U.S. v. Lonedog

Decision Date02 April 1991
Docket NumberNo. 90-8040,90-8040
Citation929 F.2d 568
PartiesUNITED STATES of America, Plaintiff-Appellee, v. Richard Donald LONEDOG, Defendant-Appellant.
CourtU.S. Court of Appeals — Tenth Circuit

Daniel G. Blythe, Blythe & Lewis, Cheyenne, Wyo., for defendant-appellant.

Lisa E. Leschuck, Asst. U.S. Atty. (Richard A. Stacy, U.S. Atty., with her on the brief), D.Wyo., Cheyenne, Wyo., for plaintiff-appellee.

Before ANDERSON and EBEL, Circuit Judges, and SAFFELS, * District Judge.

STEPHEN H. ANDERSON, Circuit Judge.

Richard Donald Lonedog was convicted of committing sexual abuse in Indian Country, in violation of 18 U.S.C. Secs. 1153 and 2242(1). He appeals, contending that the district court erroneously limited his cross examination of the alleged victim, and that prosecutorial misconduct denied him a fair trial. We affirm.

The relevant facts are in dispute. Renata White alleges, and Lonedog denies, that Lonedog raped her on September 20, 1988. She and Lonedog agree that, while Lonedog was giving her a ride, they stopped at an abandoned house known as "The Farm." According to White, Lonedog stopped the car and forced her to go inside with him, where he raped her. According to Lonedog, White consented to engaging in intercourse there. Their respective stories differ dramatically, and the trial below centered on the credibility of White, Lonedog, and the witnesses called to corroborate their respective accounts.

I.

Lonedog first contends that the district court improperly limited his cross-examination of White concerning her physical condition before and after the rape. Lonedog does not cite to, nor do we find, any such limitation in the record. To the contrary, the record reveals considerable cross-examination of White concerning her physical condition both before and after the rape. R.Vol. VII at 231-68.

Set of tasks
(A) List the judges named on the panel in the Lonedog appeal decision.
(B) Write the next part of the Lonedog appeal decision, continuing from its final sentence.
The entries have nothing to do with the Lonedog appeal decision.

Supplied records

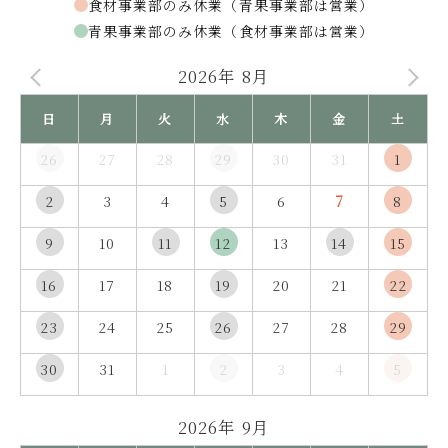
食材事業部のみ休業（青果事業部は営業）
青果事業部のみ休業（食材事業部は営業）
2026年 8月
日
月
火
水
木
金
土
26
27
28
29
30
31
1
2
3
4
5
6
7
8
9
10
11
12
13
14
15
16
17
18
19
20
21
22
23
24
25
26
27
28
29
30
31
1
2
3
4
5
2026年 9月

--

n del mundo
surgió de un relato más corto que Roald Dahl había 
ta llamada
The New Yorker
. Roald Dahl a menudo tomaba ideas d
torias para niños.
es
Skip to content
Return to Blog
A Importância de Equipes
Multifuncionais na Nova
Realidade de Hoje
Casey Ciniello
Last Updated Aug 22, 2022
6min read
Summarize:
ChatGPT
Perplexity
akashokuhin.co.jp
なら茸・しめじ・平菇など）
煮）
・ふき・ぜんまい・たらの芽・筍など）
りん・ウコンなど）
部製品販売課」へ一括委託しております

==

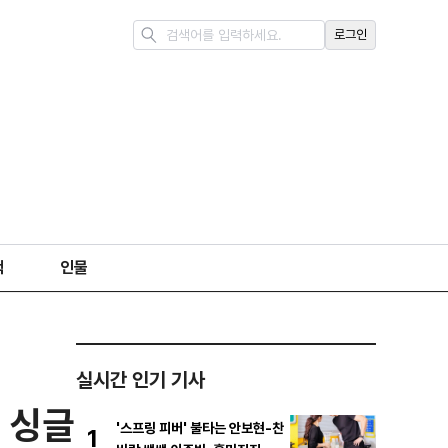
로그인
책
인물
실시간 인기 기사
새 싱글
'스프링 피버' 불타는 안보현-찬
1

Answers by item
(A) Stephen H. Anderson, Ebel, and Saffels

(B)
Lonedog does cite to the district court's exclusion of testimony offered to impeach White's credibility. R.Vol. VII at 430-34. He apparently alleges that exclusion of the testimony denied him his right to confrontation. In support of this proposition he cites United States v. Atwell, 766 F.2d 416 (10th Cir.), cert. denied, 474 U.S. 921, 106 S.Ct. 251, 88 L.Ed.2d 259 (1985) and United States v. Valentine, 706 F.2d 282 (10th Cir.1983). These cases stand for the proposition that the defendant's right to confrontation may be violated if the trial court precludes an entire relevant area of cross-examination. However, as we have already stated, the excluded evidence was another witness's testimony, not the cross-examination of White. Moreover, the record reveals that the district court excluded the proffered testimony because it was irrelevant.

"In reviewing the evidentiary rulings of a trial court, we may not reverse in the absence of an abuse of discretion." United States v. Alexander, 849 F.2d 1293, 1301 (10th Cir.1988) (citing United States v. Rodriguez-Pando, 841 F.2d 1014, 1018 (10th Cir.1988)). Lonedog's offer of proof indicated that the testimony would show White was beaten by her boyfriend 24 hours after the alleged rape. The government argued such evidence was irrelevant to whether Lonedog raped White. In response, Lonedog suggested, and now alleges on appeal, that the jury could infer from the fact of the beating that White's boyfriend had beaten her because she had engaged in consensual intercourse with Lonedog. He further suggested that the beating established motivation for White to untruthfully characterize the incident as a rape in order to avoid further physical abuse from her boyfriend.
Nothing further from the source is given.